WORK TO BE COMPLETED>
Please return every line of the items below that contains the string "maximum". Case counts.
*** Begin section ***
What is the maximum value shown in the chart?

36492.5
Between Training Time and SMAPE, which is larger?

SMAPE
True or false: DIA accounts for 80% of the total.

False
*** End section ***
*** Begin section ***
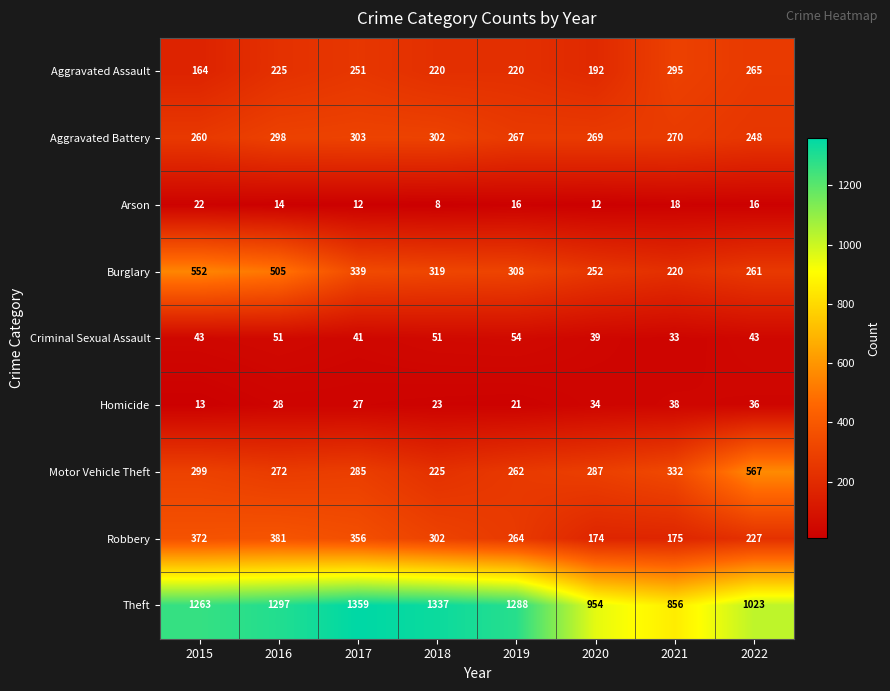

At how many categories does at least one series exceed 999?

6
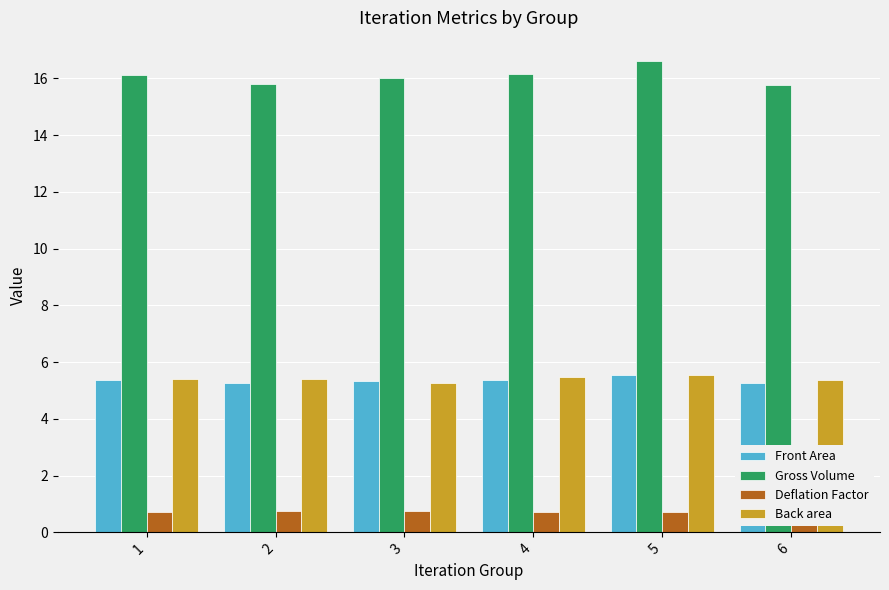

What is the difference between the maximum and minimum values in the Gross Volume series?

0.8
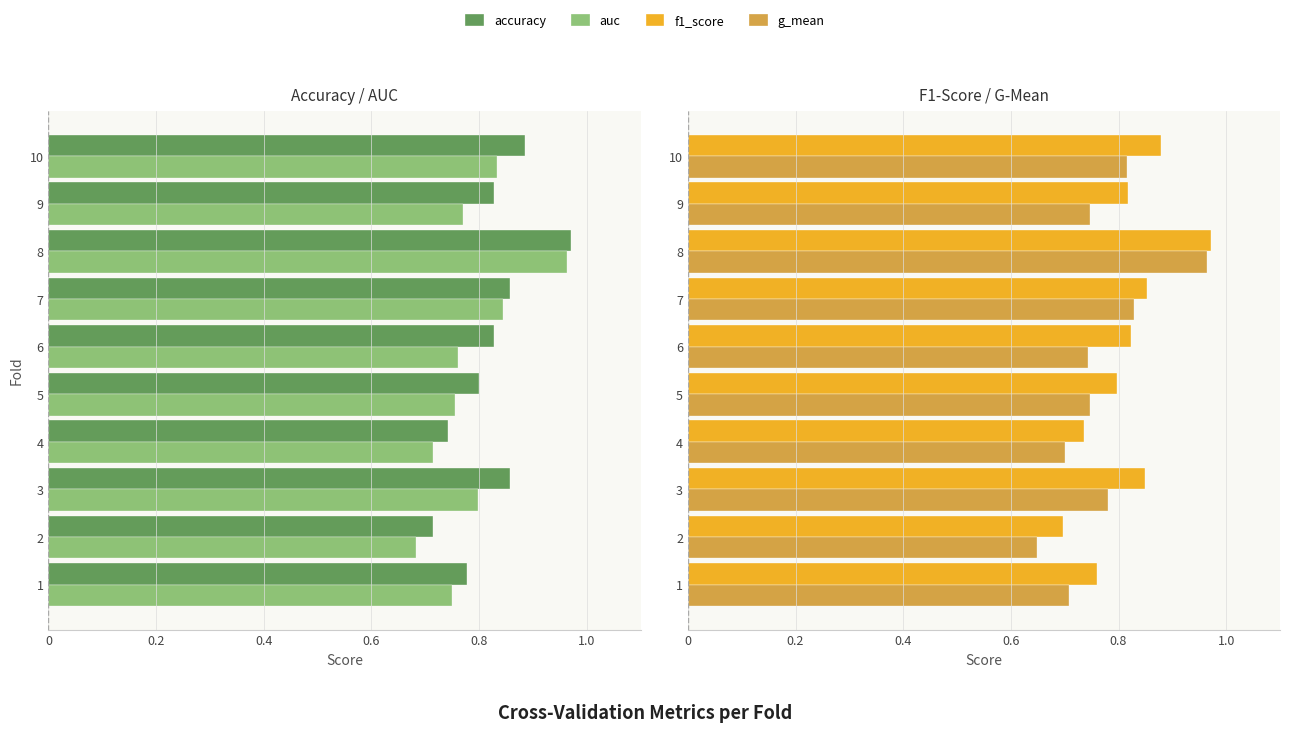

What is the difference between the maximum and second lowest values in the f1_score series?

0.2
*** End section ***
EXERCISE RESULT>
What is the maximum value shown in the chart?
What is the difference between the maximum and minimum values in the Gross Volume series?
What is the difference between the maximum and second lowest values in the f1_score series?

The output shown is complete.